Reproduce every line of the material below without changing a single character.

--- Start Supplied material ---

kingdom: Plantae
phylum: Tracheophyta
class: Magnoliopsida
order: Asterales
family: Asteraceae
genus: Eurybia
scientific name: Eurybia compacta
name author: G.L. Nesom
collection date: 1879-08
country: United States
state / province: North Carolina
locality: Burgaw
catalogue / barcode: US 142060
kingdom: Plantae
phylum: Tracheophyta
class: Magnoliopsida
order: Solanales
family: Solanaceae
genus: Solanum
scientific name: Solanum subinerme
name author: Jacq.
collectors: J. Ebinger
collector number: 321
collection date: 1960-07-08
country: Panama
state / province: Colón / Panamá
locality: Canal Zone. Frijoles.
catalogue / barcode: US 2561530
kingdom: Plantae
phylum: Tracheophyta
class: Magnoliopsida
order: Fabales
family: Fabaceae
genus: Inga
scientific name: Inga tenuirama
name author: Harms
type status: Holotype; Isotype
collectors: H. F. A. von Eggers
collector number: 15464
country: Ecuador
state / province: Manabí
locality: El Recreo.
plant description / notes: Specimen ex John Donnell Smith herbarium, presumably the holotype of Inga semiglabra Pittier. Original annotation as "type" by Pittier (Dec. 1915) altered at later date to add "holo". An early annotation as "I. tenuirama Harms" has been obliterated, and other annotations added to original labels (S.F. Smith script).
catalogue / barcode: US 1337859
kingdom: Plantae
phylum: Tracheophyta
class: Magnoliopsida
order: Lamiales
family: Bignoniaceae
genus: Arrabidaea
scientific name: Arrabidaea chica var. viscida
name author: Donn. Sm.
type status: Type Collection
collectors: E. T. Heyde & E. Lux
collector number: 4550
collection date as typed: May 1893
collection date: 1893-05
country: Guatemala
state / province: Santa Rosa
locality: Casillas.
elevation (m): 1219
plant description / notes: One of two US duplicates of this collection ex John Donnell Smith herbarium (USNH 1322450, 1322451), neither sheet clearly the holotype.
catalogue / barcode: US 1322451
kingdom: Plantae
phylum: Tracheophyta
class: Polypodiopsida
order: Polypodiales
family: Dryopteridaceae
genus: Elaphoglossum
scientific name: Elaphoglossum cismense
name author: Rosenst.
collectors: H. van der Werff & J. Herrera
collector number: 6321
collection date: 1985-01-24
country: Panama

--- End Supplied material ---

» Solution to this problem:
kingdom: Plantae
phylum: Tracheophyta
class: Magnoliopsida
order: Asterales
family: Asteraceae
genus: Eurybia
scientific name: Eurybia compacta
name author: G.L. Nesom
collection date: 1879-08
country: United States
state / province: North Carolina
locality: Burgaw
catalogue / barcode: US 142060
kingdom: Plantae
phylum: Tracheophyta
class: Magnoliopsida
order: Solanales
family: Solanaceae
genus: Solanum
scientific name: Solanum subinerme
name author: Jacq.
collectors: J. Ebinger
collector number: 321
collection date: 1960-07-08
country: Panama
state / province: Colón / Panamá
locality: Canal Zone. Frijoles.
catalogue / barcode: US 2561530
kingdom: Plantae
phylum: Tracheophyta
class: Magnoliopsida
order: Fabales
family: Fabaceae
genus: Inga
scientific name: Inga tenuirama
name author: Harms
type status: Holotype; Isotype
collectors: H. F. A. von Eggers
collector number: 15464
country: Ecuador
state / province: Manabí
locality: El Recreo.
plant description / notes: Specimen ex John Donnell Smith herbarium, presumably the holotype of Inga semiglabra Pittier. Original annotation as "type" by Pittier (Dec. 1915) altered at later date to add "holo". An early annotation as "I. tenuirama Harms" has been obliterated, and other annotations added to original labels (S.F. Smith script).
catalogue / barcode: US 1337859
kingdom: Plantae
phylum: Tracheophyta
class: Magnoliopsida
order: Lamiales
family: Bignoniaceae
genus: Arrabidaea
scientific name: Arrabidaea chica var. viscida
name author: Donn. Sm.
type status: Type Collection
collectors: E. T. Heyde & E. Lux
collector number: 4550
collection date as typed: May 1893
collection date: 1893-05
country: Guatemala
state / province: Santa Rosa
locality: Casillas.
elevation (m): 1219
plant description / notes: One of two US duplicates of this collection ex John Donnell Smith herbarium (USNH 1322450, 1322451), neither sheet clearly the holotype.
catalogue / barcode: US 1322451
kingdom: Plantae
phylum: Tracheophyta
class: Polypodiopsida
order: Polypodiales
family: Dryopteridaceae
genus: Elaphoglossum
scientific name: Elaphoglossum cismense
name author: Rosenst.
collectors: H. van der Werff & J. Herrera
collector number: 6321
collection date: 1985-01-24
country: Panama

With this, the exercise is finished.